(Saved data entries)
• • • • • • •

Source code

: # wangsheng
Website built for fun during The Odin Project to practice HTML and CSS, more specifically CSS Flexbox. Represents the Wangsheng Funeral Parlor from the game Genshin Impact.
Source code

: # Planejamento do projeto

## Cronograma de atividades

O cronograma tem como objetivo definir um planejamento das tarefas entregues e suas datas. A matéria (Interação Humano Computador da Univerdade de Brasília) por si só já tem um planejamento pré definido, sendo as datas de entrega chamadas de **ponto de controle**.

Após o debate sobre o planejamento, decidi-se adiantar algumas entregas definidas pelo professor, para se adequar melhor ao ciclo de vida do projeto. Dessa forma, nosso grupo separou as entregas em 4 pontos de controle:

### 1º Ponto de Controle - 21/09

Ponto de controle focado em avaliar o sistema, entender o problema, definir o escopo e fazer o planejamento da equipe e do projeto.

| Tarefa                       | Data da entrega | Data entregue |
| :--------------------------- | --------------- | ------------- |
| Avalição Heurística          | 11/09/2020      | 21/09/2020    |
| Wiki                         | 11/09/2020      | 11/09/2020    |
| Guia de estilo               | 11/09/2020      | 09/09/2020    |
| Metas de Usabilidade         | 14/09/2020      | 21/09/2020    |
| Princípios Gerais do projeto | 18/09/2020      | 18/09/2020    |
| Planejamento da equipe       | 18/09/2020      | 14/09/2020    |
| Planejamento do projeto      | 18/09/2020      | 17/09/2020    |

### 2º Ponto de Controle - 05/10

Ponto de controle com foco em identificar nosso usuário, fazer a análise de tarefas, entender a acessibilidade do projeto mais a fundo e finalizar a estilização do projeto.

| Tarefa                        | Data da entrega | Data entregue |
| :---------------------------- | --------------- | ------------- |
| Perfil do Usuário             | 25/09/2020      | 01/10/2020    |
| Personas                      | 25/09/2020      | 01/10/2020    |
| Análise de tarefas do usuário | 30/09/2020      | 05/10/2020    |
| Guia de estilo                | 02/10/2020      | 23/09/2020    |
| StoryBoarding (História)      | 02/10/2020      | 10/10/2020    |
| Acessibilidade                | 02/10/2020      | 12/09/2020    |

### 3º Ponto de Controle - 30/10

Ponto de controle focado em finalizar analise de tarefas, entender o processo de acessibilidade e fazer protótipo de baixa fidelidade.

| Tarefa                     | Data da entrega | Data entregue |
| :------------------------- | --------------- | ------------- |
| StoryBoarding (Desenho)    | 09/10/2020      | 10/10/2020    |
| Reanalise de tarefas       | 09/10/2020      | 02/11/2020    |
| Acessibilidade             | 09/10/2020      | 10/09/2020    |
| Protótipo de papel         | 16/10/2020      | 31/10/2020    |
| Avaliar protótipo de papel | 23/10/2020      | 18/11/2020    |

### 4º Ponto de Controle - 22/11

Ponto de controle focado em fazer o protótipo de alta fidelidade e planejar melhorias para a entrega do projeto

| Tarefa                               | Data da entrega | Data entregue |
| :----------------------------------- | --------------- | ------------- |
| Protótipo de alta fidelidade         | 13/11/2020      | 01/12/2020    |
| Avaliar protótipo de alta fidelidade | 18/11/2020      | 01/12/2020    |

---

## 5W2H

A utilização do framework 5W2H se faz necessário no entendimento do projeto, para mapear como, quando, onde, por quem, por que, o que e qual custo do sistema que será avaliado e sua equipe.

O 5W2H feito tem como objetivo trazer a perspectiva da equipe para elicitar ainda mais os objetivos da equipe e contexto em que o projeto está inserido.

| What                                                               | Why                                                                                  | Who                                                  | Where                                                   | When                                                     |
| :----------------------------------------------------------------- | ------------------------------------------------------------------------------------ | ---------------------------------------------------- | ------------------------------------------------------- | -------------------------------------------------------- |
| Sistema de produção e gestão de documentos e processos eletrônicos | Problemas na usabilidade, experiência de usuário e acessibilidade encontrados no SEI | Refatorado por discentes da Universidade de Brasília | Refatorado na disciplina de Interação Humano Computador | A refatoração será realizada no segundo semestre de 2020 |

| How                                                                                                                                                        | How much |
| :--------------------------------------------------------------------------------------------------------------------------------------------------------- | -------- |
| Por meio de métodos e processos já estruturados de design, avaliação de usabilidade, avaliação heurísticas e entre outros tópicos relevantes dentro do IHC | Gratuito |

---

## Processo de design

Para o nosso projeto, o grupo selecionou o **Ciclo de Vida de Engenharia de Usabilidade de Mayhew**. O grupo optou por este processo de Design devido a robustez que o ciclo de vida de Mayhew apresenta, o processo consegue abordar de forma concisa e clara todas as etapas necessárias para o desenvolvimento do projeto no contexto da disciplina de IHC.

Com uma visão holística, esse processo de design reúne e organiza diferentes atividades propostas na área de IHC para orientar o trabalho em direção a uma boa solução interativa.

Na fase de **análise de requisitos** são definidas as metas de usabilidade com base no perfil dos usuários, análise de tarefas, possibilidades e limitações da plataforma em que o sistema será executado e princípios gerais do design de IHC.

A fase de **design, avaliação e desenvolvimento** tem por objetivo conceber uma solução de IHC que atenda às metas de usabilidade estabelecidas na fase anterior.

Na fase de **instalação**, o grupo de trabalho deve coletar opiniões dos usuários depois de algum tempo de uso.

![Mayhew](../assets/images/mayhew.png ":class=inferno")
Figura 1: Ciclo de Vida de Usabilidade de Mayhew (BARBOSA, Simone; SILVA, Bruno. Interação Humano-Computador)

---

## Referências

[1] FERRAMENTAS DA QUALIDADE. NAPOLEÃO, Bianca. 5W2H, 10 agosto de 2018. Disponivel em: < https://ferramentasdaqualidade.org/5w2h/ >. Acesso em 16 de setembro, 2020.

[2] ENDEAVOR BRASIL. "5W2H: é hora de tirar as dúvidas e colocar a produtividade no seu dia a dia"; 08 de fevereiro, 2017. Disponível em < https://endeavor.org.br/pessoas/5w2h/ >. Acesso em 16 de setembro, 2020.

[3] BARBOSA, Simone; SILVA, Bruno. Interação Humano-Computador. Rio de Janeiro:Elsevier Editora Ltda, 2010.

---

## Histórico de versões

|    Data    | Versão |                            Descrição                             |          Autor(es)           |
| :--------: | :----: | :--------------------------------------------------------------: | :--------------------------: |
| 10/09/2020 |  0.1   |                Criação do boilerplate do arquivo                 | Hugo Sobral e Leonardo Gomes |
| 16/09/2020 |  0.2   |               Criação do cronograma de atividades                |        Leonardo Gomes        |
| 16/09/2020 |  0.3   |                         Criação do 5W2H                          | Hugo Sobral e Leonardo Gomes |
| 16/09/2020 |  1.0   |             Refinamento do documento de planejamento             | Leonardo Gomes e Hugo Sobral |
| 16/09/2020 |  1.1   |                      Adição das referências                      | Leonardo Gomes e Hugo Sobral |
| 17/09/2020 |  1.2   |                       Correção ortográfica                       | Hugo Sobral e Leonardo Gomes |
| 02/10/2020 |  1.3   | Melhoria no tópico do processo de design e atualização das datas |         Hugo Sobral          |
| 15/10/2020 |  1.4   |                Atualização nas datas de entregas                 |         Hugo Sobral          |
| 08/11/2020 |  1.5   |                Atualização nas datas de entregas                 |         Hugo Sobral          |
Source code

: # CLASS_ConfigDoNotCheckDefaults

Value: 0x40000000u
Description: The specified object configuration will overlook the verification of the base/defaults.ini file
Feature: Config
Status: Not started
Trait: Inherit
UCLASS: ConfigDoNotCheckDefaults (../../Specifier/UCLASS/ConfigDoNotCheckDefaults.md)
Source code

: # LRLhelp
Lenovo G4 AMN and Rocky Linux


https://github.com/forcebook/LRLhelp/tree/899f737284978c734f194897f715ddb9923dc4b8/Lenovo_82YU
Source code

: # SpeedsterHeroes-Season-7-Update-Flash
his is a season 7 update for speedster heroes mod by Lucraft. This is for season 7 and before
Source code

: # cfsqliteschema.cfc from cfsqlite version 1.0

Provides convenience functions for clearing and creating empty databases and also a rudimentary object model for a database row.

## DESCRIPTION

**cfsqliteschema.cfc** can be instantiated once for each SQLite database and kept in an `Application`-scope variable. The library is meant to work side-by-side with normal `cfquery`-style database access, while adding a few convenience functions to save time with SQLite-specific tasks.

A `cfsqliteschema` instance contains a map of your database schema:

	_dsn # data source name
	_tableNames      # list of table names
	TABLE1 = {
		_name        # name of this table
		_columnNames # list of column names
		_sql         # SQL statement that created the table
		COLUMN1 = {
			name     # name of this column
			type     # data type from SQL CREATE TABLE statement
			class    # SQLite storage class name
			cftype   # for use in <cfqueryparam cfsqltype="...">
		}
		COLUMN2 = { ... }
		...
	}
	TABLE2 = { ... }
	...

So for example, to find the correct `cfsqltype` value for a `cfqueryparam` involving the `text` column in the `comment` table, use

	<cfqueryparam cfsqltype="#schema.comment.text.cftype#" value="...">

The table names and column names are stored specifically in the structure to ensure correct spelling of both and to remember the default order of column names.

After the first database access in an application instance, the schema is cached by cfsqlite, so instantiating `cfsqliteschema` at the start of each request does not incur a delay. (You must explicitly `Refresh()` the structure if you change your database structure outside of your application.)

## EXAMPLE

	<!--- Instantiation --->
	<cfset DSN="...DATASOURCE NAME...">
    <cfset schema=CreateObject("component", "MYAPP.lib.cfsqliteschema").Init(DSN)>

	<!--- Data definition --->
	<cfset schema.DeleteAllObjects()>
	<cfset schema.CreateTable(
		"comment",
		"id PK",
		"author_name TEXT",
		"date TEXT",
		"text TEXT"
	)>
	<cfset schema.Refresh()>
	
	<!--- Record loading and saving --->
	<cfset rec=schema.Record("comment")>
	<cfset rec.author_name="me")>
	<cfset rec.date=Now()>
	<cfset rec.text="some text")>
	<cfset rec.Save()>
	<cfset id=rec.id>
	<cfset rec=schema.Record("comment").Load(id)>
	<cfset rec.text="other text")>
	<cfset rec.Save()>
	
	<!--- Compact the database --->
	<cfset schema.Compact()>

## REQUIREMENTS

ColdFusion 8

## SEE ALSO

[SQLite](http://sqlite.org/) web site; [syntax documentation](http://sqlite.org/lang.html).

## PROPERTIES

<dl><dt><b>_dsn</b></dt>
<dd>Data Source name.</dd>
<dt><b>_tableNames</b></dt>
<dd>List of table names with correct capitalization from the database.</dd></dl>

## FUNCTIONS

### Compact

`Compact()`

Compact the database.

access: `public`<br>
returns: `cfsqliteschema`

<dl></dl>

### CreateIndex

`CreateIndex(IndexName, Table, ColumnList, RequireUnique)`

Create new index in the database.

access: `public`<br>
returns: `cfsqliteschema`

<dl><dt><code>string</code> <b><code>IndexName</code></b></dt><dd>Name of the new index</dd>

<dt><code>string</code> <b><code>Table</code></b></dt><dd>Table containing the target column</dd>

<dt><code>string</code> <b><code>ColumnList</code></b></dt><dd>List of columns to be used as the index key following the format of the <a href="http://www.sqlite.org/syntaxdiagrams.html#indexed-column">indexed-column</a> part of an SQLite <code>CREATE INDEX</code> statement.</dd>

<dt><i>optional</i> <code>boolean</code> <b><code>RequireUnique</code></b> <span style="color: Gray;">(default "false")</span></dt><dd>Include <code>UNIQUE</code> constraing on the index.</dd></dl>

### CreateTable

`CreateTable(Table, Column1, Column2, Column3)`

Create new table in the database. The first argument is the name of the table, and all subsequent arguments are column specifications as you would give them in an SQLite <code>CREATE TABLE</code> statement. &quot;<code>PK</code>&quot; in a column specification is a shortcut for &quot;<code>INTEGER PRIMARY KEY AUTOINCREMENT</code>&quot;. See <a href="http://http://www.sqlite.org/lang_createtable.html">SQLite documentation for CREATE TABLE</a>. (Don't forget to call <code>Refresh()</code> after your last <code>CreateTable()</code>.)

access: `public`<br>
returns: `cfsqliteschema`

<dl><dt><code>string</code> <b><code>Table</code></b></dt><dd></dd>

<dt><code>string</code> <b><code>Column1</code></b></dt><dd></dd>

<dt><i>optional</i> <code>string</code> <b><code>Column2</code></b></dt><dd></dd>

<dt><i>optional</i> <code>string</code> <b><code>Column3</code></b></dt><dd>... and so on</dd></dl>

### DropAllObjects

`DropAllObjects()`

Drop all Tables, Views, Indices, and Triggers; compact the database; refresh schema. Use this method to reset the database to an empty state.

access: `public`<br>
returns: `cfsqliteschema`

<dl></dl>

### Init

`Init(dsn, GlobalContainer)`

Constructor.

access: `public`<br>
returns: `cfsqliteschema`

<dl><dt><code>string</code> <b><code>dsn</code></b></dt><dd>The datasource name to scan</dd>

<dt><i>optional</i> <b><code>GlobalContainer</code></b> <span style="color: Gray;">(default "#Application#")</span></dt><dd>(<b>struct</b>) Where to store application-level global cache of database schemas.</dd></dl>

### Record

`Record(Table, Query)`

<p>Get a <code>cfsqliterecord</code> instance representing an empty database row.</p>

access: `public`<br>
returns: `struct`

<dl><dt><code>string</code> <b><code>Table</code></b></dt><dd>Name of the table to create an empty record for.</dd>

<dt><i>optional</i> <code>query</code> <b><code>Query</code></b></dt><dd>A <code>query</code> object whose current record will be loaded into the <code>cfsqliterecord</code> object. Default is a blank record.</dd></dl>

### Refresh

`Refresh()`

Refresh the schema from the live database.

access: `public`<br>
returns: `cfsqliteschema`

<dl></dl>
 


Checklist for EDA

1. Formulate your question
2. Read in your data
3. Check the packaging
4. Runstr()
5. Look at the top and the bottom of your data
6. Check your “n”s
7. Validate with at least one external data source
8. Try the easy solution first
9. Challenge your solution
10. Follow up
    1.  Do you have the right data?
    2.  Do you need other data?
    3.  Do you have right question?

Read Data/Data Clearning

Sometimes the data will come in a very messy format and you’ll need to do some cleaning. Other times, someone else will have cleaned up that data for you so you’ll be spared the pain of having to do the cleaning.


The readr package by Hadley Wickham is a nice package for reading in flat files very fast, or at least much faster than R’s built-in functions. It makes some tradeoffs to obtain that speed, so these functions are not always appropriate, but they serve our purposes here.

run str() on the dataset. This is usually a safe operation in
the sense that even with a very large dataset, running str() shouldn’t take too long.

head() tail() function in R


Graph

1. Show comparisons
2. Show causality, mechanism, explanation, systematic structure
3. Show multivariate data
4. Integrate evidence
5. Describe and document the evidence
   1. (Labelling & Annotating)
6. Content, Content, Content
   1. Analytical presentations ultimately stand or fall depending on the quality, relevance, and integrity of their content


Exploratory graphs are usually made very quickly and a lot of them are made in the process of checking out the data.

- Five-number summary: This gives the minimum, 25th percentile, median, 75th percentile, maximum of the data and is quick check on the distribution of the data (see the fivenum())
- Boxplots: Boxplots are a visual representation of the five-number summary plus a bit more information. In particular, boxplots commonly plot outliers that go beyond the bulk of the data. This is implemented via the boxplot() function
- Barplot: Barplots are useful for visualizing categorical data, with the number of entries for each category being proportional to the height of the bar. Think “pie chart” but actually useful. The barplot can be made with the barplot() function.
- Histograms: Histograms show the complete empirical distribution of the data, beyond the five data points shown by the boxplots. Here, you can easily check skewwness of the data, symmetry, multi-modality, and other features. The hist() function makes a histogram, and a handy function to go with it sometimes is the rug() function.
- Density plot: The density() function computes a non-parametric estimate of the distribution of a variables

• • • • • • •

__Aim of the exercise__. Repeat the lines of the items verbatim, beginning at the line containing "empty record for.</dd>" and stopping after the line containing "have right question?".

__Exercise answer__.
<dl><dt><code>string</code> <b><code>Table</code></b></dt><dd>Name of the table to create an empty record for.</dd>

<dt><i>optional</i> <code>query</code> <b><code>Query</code></b></dt><dd>A <code>query</code> object whose current record will be loaded into the <code>cfsqliterecord</code> object. Default is a blank record.</dd></dl>

### Refresh

`Refresh()`

Refresh the schema from the live database.

access: `public`<br>
returns: `cfsqliteschema`

<dl></dl>
 


Checklist for EDA

1. Formulate your question
2. Read in your data
3. Check the packaging
4. Runstr()
5. Look at the top and the bottom of your data
6. Check your “n”s
7. Validate with at least one external data source
8. Try the easy solution first
9. Challenge your solution
10. Follow up
    1.  Do you have the right data?
    2.  Do you need other data?
    3.  Do you have right question?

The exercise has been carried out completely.